1. A semiconductor chip package comprising:

a substrate having a plurality of bonding pads;

a semiconductor chip having a plurality of conductive bumps on a front side thereof, the conductive bumps contacting the bonding pads;

a heat slug bonded to a backside of the semiconductor chip; and

a solder film that bonds the heat slug to the backside of the semiconductor chip.

2. The semiconductor chip package of claim 1, wherein the solder film includes one selected from a group consisting of Pb, Sn, Ag, In, and Bi.

3. The semiconductor chip package of claim 1 wherein the backside of the semiconductor chip includes a metal layer formed thereon for strengthening the adhesion between the semiconductor chip and the metal film.

4. The semiconductor chip package of claim 3 wherein the metal layer is a multi-layered film selected from a group consisting of VNi/Au, Ti/VNi/Au, Cr/VNi/Au, Ti/Pt/Au, Cr/CrCu/(Cu)/Au, TiW/(Cu, NiV)/Au, VNi/Pd, Ti/VNi/Pd, Cr/VNi/Pd, Ti/Pt/Pd, Cr/CrCu/(Cu)/Pd and TiW/(Cu, NiV)/Pd.

5. The semiconductor chip package of claim 1, wherein a space between the semiconductor chip and the substrate is filled with an underfilling material.

6. The semiconductor chip package of claim 1, wherein the solder film has a size equal to or lager than a size of the semiconductor chip.

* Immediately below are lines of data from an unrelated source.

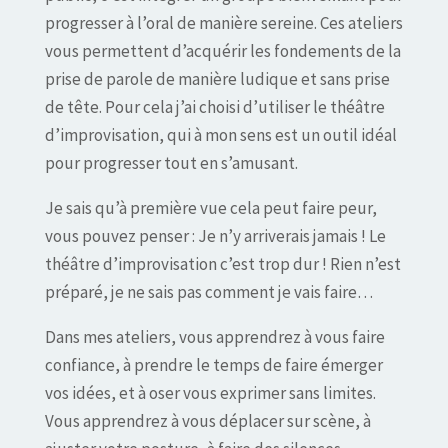
progresser à l’oral de manière sereine. Ces ateliers
vous permettent d’acquérir les fondements de la
prise de parole de manière ludique et sans prise
de tête. Pour cela j’ai choisi d’utiliser le théâtre
d’improvisation, qui à mon sens est un outil idéal
pour progresser tout en s’amusant.
Je sais qu’à première vue cela peut faire peur,
vous pouvez penser : Je n’y arriverais jamais ! Le
théâtre d’improvisation c’est trop dur ! Rien n’est
préparé, je ne sais pas comment je vais faire…
Dans mes ateliers, vous apprendrez à vous faire
confiance, à prendre le temps de faire émerger
vos idées, et à oser vous exprimer sans limites.
Vous apprendrez à vous déplacer sur scène, à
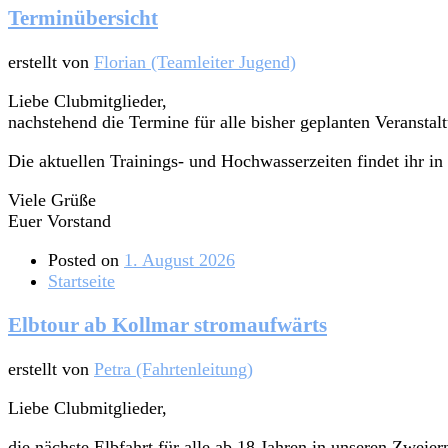
Terminübersicht
erstellt von
Florian (Teamleiter Jugend)
Liebe Clubmitglieder,
nachstehend die Termine für alle bisher geplanten Veransta
Die aktuellen Trainings- und Hochwasserzeiten findet ihr in
Viele Grüße
Euer Vorstand
Posted on
1. August 2026
Startseite
Elbtour ab Kollmar stromaufwärts
erstellt von
Petra (Fahrtenleitung)
Liebe Clubmitglieder,
die nächste Elbfahrt für alle ab 18 Jahren in unseren Zwe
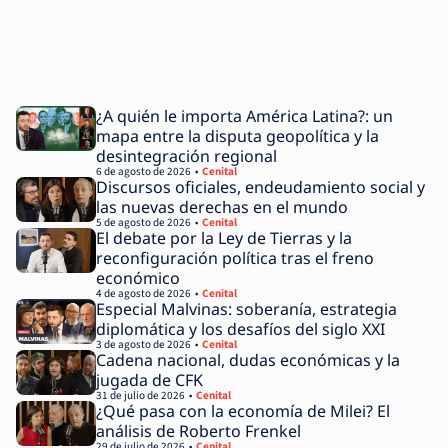
¿A quién le importa América Latina?: un
mapa entre la disputa geopolítica y la
desintegración regional
6 de agosto de 2026
Cenital
Discursos oficiales, endeudamiento social y
las nuevas derechas en el mundo
5 de agosto de 2026
Cenital
El debate por la Ley de Tierras y la
reconfiguración política tras el freno
económico
4 de agosto de 2026
Cenital
Especial Malvinas: soberanía, estrategia
diplomática y los desafíos del siglo XXI
3 de agosto de 2026
Cenital
Cadena nacional, dudas económicas y la
jugada de CFK
31 de julio de 2026
Cenital
¿Qué pasa con la economía de Milei? El
análisis de Roberto Frenkel
29 de julio de 2026
Cenital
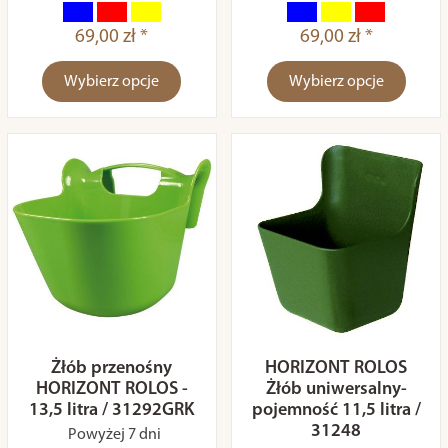
69,00 zł *
69,00 zł *
Wybierz opcje
Wybierz opcje
Żłób przenośny
HORIZONT ROLOS
HORIZONT ROLOS -
Żłób uniwersalny-
13,5 litra / 31292GRK
pojemność 11,5 litra /
31248
Powyżej 7 dni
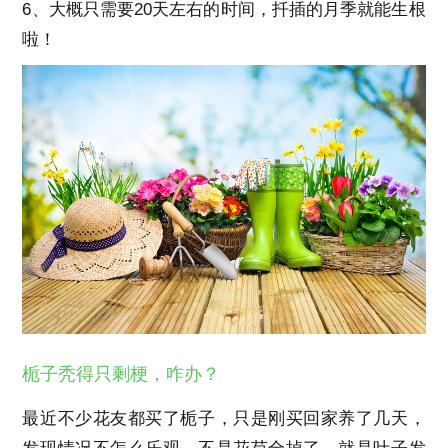
6、大概只需要20天左右的时间，扦插的月季就能生根
啦！
栀子秃得只剩梗，咋办？
最近不少花友都买了栀子，只是刚买回家养了几天，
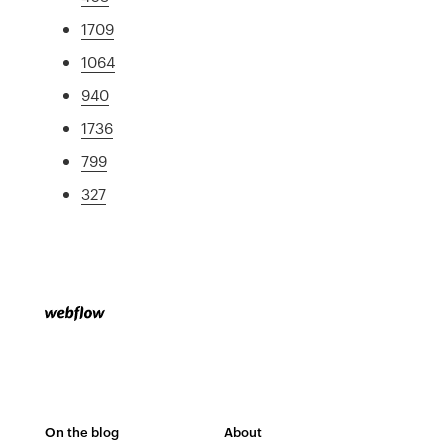
1709
1064
940
1736
799
327
On the blog
About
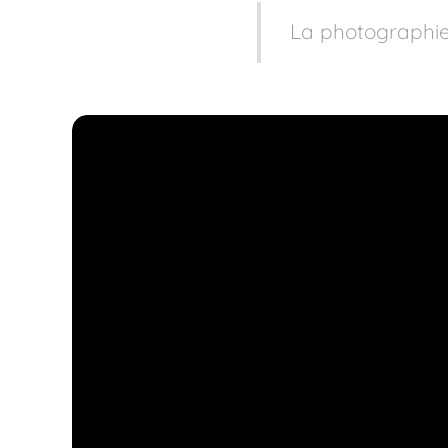
La photographie 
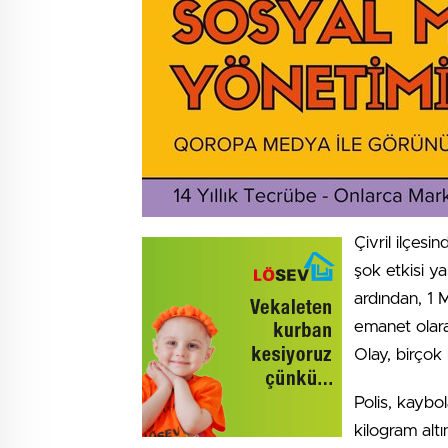
Çivril ilçes
şok etkisi y
ardından, 1 
emanet olara
Olay, birçok 
Polis, kaybo
kilogram altı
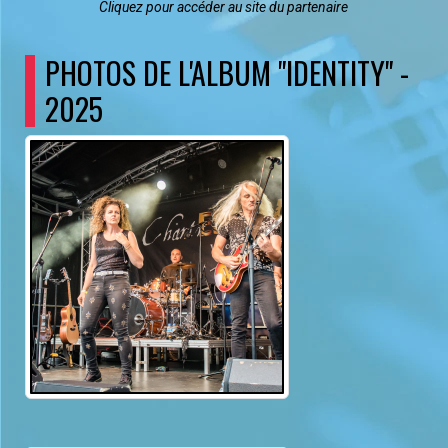
Cliquez pour accéder au site du partenaire
PHOTOS DE L'ALBUM "IDENTITY" -
2025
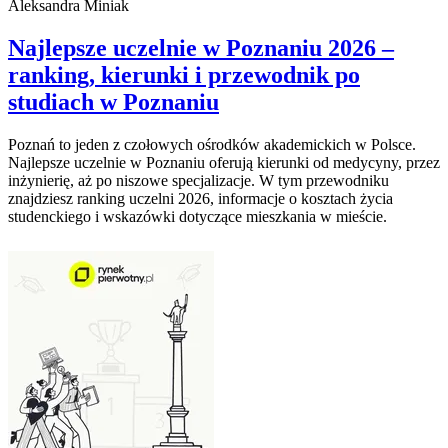
Aleksandra Miniak
Najlepsze uczelnie w Poznaniu 2026 –
ranking, kierunki i przewodnik po
studiach w Poznaniu
Poznań to jeden z czołowych ośrodków akademickich w Polsce.
Najlepsze uczelnie w Poznaniu oferują kierunki od medycyny, przez
inżynierię, aż po niszowe specjalizacje. W tym przewodniku
znajdziesz ranking uczelni 2026, informacje o kosztach życia
studenckiego i wskazówki dotyczące mieszkania w mieście.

7. The semiconductor chip package of claim 1, wherein the heat slug is formed of a material selected from a group consisting of Cu, Al, and CuW.

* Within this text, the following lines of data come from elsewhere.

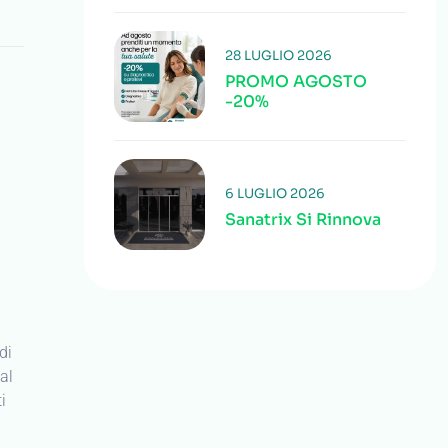
28 LUGLIO 2026
PROMO AGOSTO
-20%
6 LUGLIO 2026
Sanatrix Si Rinnova
di
al
i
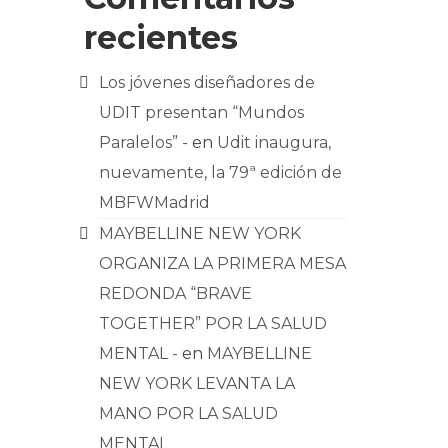
recientes
Los jóvenes diseñadores de
UDIT presentan “Mundos
Paralelos” -
en
Udit inaugura,
nuevamente, la 79ª edición de
MBFWMadrid
MAYBELLINE NEW YORK
ORGANIZA LA PRIMERA MESA
REDONDA “BRAVE
TOGETHER” POR LA SALUD
MENTAL -
en
MAYBELLINE
NEW YORK LEVANTA LA
MANO POR LA SALUD
MENTAL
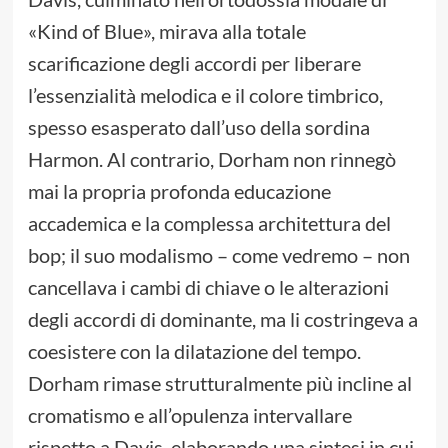
«Kind of Blue», mirava alla totale
scarificazione degli accordi per liberare
l’essenzialità melodica e il colore timbrico,
spesso esasperato dall’uso della sordina
Harmon. Al contrario, Dorham non rinnegò
mai la propria profonda educazione
accademica e la complessa architettura del
bop; il suo modalismo – come vedremo – non
cancellava i cambi di chiave o le alterazioni
degli accordi di dominante, ma li costringeva a
coesistere con la dilatazione del tempo.
Dorham rimase strutturalmente più incline al
cromatismo e all’opulenza intervallare
rispetto a Davis, elaborando una sintesi in cui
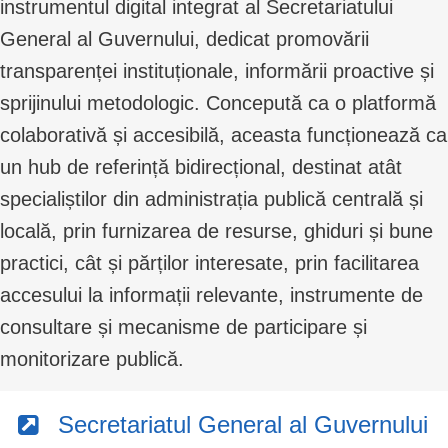
instrumentul digital integrat al Secretariatului
General al Guvernului, dedicat promovării
transparenței instituționale, informării proactive și
sprijinului metodologic. Concepută ca o platformă
colaborativă și accesibilă, aceasta funcționează ca
un hub de referință bidirecțional, destinat atât
specialiștilor din administrația publică centrală și
locală, prin furnizarea de resurse, ghiduri și bune
practici, cât și părților interesate, prin facilitarea
accesului la informații relevante, instrumente de
consultare și mecanisme de participare și
monitorizare publică.
Secretariatul General al Guvernului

8. The semiconductor chip package of claim 1, wherein the heat slug comprises an adhesion layer formed on a surface of the heat slug that contacts the solder film.

9. The semiconductor chip package of claim 8, wherein the adhesion layer is a layer selected from a group consisting of a Ni/Au layer, a Ag layer, and a Pd layer.

10. The semiconductor chip package of claim 1, wherein the heat slug is coated with an anodizing layer.

11. The semiconductor chip package of claim 1, wherein the heat slug is shaped such that a portion of the heat slug is attached to the substrate by an adhesive.

12. The semiconductor chip package of claim 11, wherein the adhesive includes silicon rubber or elastomer.

13. The semiconductor chip package of claim 1, wherein a plurality of throughholes are formed on the heat slug.

14. A method of fabricating a semiconductor chip package, comprising:

preparing the semiconductor chip having a plurality of conductive bumps on a front surface of the semiconductor chip;

bonding a heat slug on a backside of the semiconductor chip using a solder film; and

attaching the semiconductor chip on a substrate such that the conductive bumps of the semiconductor chip contacts a plurality o bonding pads on the substrate.

15. The method of claim 14, further comprising filling a space between the semiconductor chip and the substrate.

16. A semiconductor chip package comprising:

a substrate having a plurality of bonding pads;

a semiconductor chip having a plurality of conductive bumps on a front side thereof, the conductive bumps contacting the bonding pads;

a heat slug bonded to a backside of the semiconductor chip, the heat slug comprising a top portion, side standing portions bent from the top portion, and side end portions bent again from the side standing portions; and

a solder film that bonds the heat slug to the backside of the semiconductor chip,

wherein the top portion of the heat slug contacts the conductive solder film and the side end portions of the heat slug are attached to the substrate by an adhesive.

17. The semiconductor chip package of claim 16, wherein the solder film has a size equal to or larger than a size of the semiconductor chip.

18. The semiconductor chip package of claim 16, wherein the heat slug is formed of a material selected from a group consisting of Cu, Al, and CuW.

19. The semiconductor chip package of claim 16, wherein the heat slug comprises an adhesion layer formed on a surface of the heat slug that contacts the solder film.

20. The semiconductor chip package of claim 16, wherein the heat slug is coated with an anodizing layer.